Tufts University School of Dental Medicine, Boston, Massachusetts, United States of America.
PLoS One. 2024 Jul 25;19(7):e0300408. doi: 10.1371/journal.pone.0300408. eCollection 2024.
SARS-CoV-2, a severe respiratory disease primarily targeting the lungs, was the leading cause of death worldwide during the pandemic. Understanding the interplay between the oral microbiome and inflammatory cytokines during acute infection is crucial for elucidating host immune responses. This study aimed to explore the relationship between the oral microbiome and cytokines in COVID-19 patients, particularly those with and without sputum production. Saliva and blood samples from 50 COVID-19 patients were subjected to 16S ribosomal RNA gene sequencing for oral microbiome analysis, and 65 saliva and serum cytokines were assessed using Luminex multiplex analysis. The Mann-Whitney test was used to compare cytokine levels between individuals with and without sputum production. Logistic regression machine learning models were employed to evaluate the predictive capability of oral microbiome, salivary, and blood biomarkers for sputum production. Significant differences were observed in the membership (Jaccard dissimilarity: p = 0.016) and abundance (PhILR dissimilarity: p = 0.048; metagenomeSeq) of salivary microbial communities between patients with and without sputum production. Seven bacterial genera, including Prevotella, Streptococcus, Actinomyces, Atopobium, Filifactor, Leptotrichia, and Selenomonas, were more prevalent in patients with sputum production (p<0.05, Fisher's exact test). Nine genera, including Prevotella, Megasphaera, Stomatobaculum, Selenomonas, Leptotrichia, Veillonella, Actinomyces, Atopobium, and Corynebacteria, were significantly more abundant in the sputum-producing group, while Lachnoanaerobaculum was more prevalent in the non-sputum-producing group (p<0.05, ANCOM-BC).
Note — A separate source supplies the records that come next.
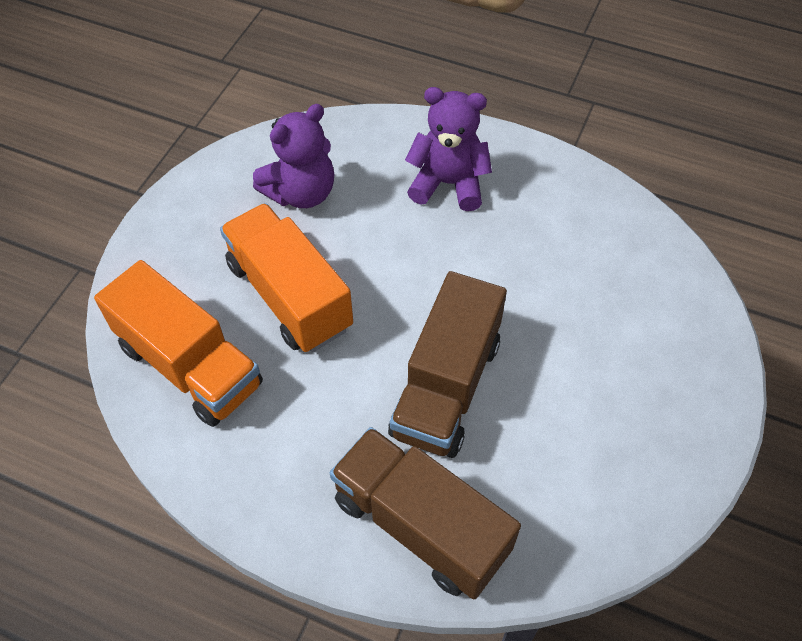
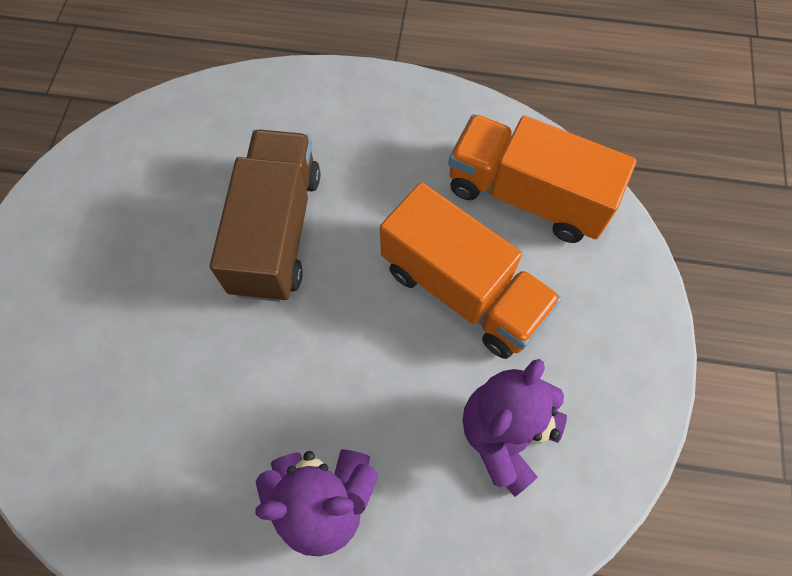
camera: 165 degrees right, 10 degrees up
(420, 525) = (277, 114): brown truck -> none

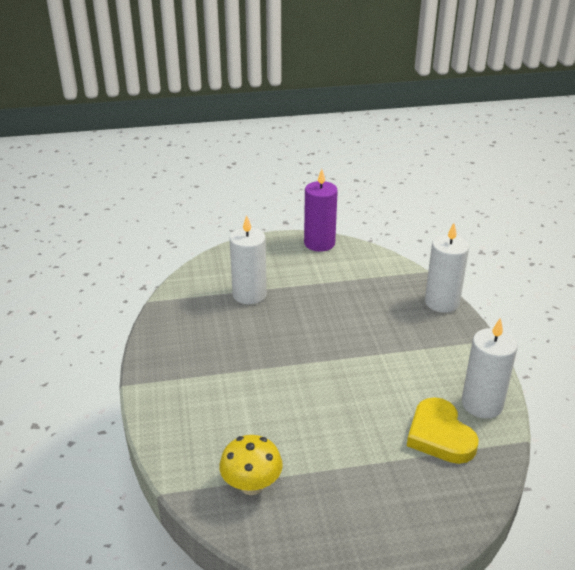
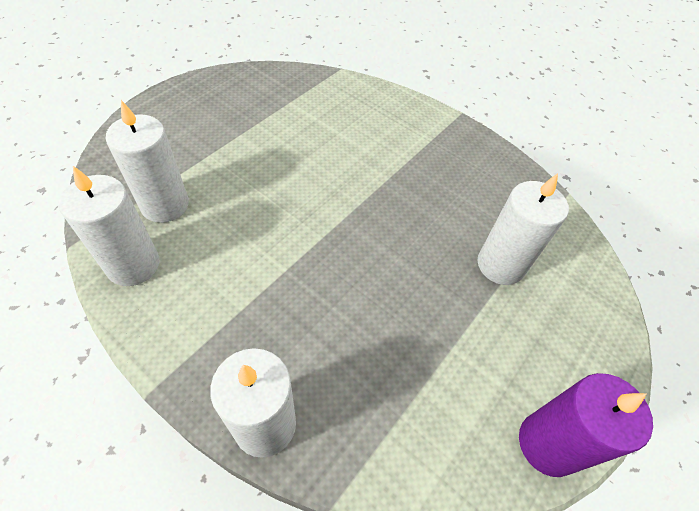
camera: 135 degrees right, 20 degrees up
(251, 485) = (290, 96): yellow mushroom -> none
(440, 435) = (165, 205): yellow heart -> white candle

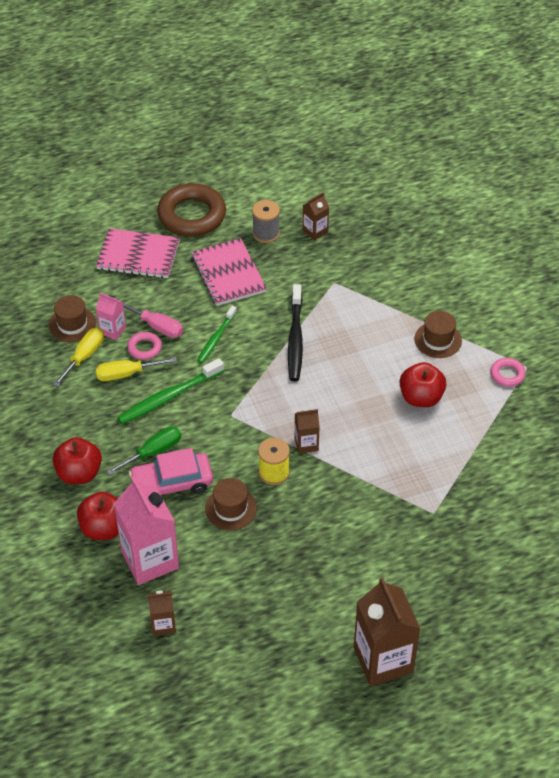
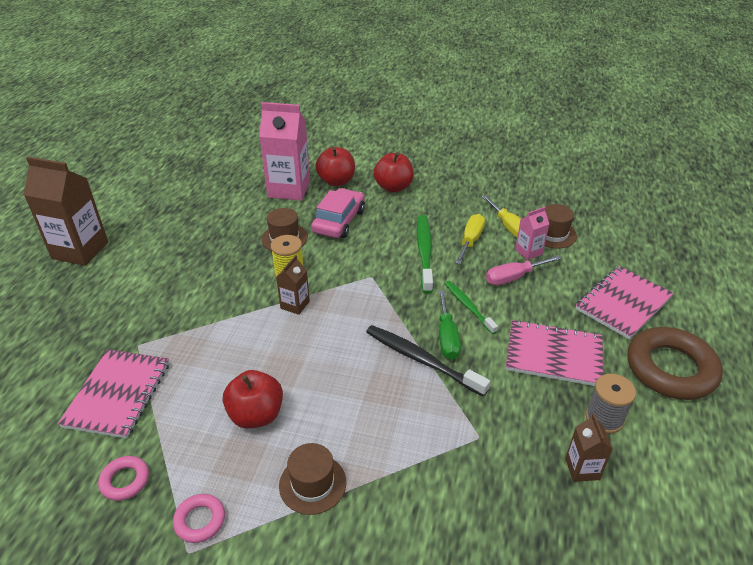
camera: 125 degrees right, 10 degrees down
(144, 348) = (492, 261): pink ring -> pink ring (125, 481)
(153, 452) = (377, 224): green screwdriver -> green screwdriver (447, 337)
(163, 624) = (237, 177): brown carton -> none
(479, 486) = (118, 394): none -> pink notebook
Positive correlations were found between salivary IFN-gamma and Eotaxin2/CCL24 with sputum production, while negative correlations were noted with serum MCP3/CCL7, MIG/CXCL9, IL1 beta, and SCF (p<0.05, Mann-Whitney test). The machine learning model using only oral bacteria input outperformed the model that included all data: blood and saliva biomarkers, as well as clinical and demographic variables, in predicting sputum production in COVID-19 subjects. The performance metrics were as follows, comparing the model with only bacteria input versus the model with all input variables: precision (95% vs. 75%), recall (100% vs. 50%), F1-score (98% vs. 60%), and accuracy (82% vs. 66%).
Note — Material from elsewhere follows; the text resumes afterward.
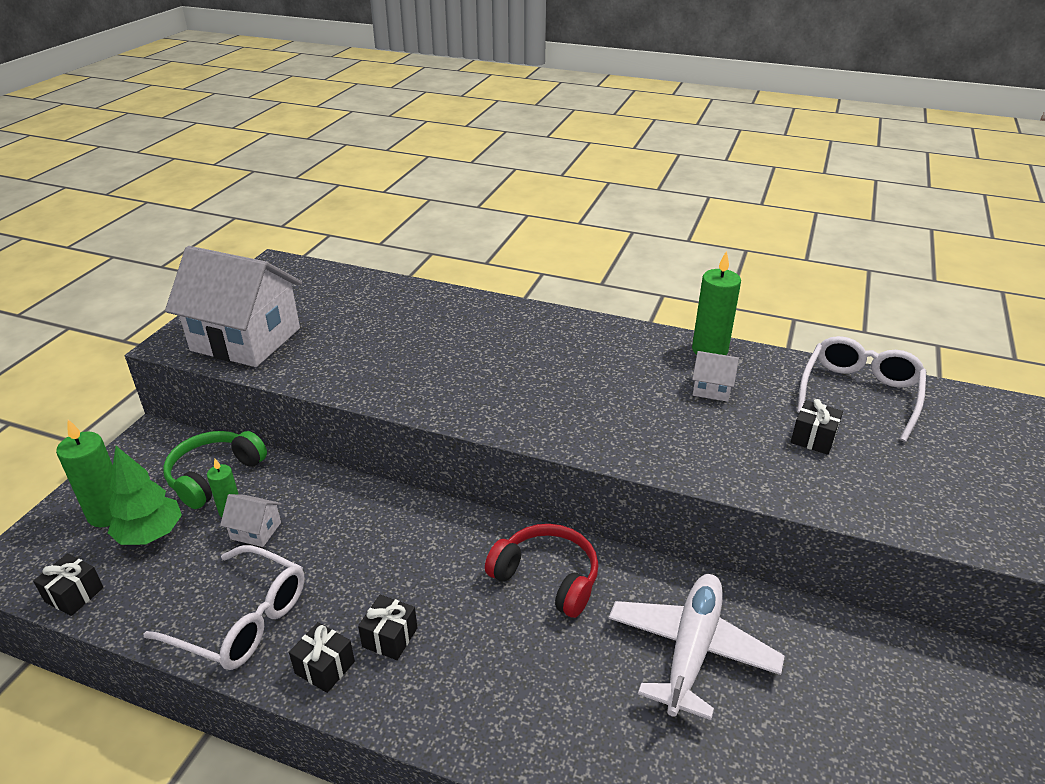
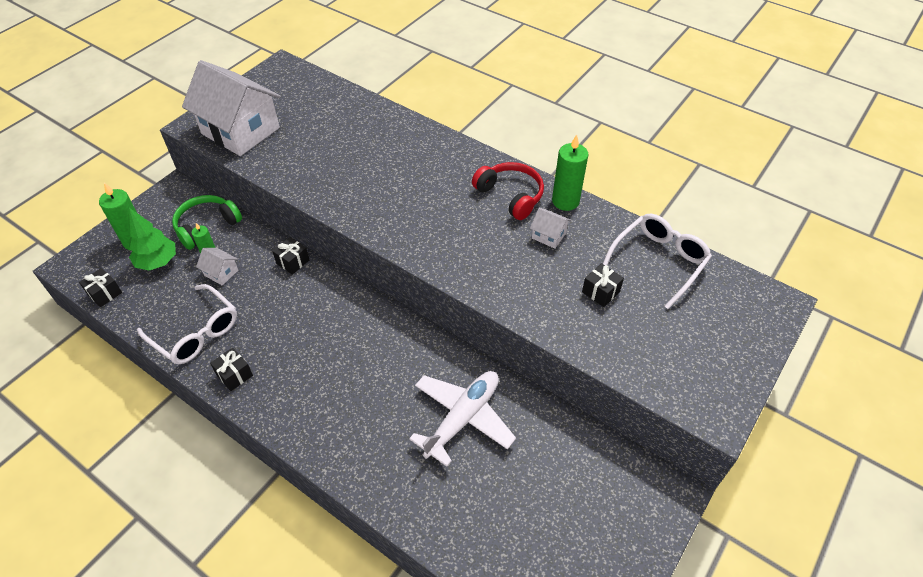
camera: 15 degrees right, 15 degrees up
(390, 637) = (279, 365): black gift -> black gift (293, 262)
(547, 577) = (392, 347): red headphones -> red headphones (510, 195)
SARS-CoV-2 是一种主要影响肺部的严重呼吸道疾病,是大流行期间全球范围内的主要死亡原因。了解急性感染期间口腔微生物组与炎症细胞因子之间的相互作用对于阐明宿主免疫反应至关重要。本研究旨在探讨 COVID-19 患者口腔微生物组与细胞因子之间的关系,特别是那些有痰和无痰患者之间的关系。对 50 名 COVID-19 患者的唾液和血液样本进行 16S 核糖体 RNA 基因测序,以分析口腔微生物组,并使用 Luminex 多重分析评估 65 种唾液和血清细胞因子。使用 Mann-Whitney 检验比较有痰和无痰患者之间细胞因子水平的差异。使用逻辑回归机器学习模型评估口腔微生物组、唾液和血液生物标志物对痰液产生的预测能力。有痰和无痰患者的唾液微生物群落的成员组成(Jaccard 不相似性:p=0.016)和丰度(PhILR 不相似性:p=0.048;metagenomeSeq)存在显著差异。有 7 个细菌属,包括普雷沃氏菌属、链球菌属、放线菌属、阿托波菌属、纤维杆菌属、勒特氏菌属和希瓦氏菌属,在有痰患者中更为常见(p<0.05,Fisher 精确检验)。有 9 个细菌属,包括普雷沃氏菌属、巨球形菌属、唾液杆菌属、希瓦氏菌属、勒特氏菌属、韦荣球菌属、放线菌属、阿托波菌属和棒状杆菌属,在有痰组中丰度显著更高,而lachnoanaerobaculum 在无痰组中更为常见(p<0.05,ANCOM-BC)。唾液 IFN-γ和 Eotaxin2/CCL24 与痰液产生呈正相关,而血清 MCP3/CCL7、MIG/CXCL9、IL1 beta 和 SCF 与痰液产生呈负相关(p<0.05,Mann-Whitney 检验)。仅使用口腔细菌输入的机器学习模型在预测 COVID-19 患者痰液产生方面优于包含所有数据(血液和唾液生物标志物以及临床和人口统计学变量)的模型。比较仅使用细菌输入的模型与包含所有输入变量的模型的性能指标如下:精确率(95% vs. 75%)、召回率(100% vs. 50%)、F1 分数(98% vs. 60%)和准确度(82% vs. 66%)。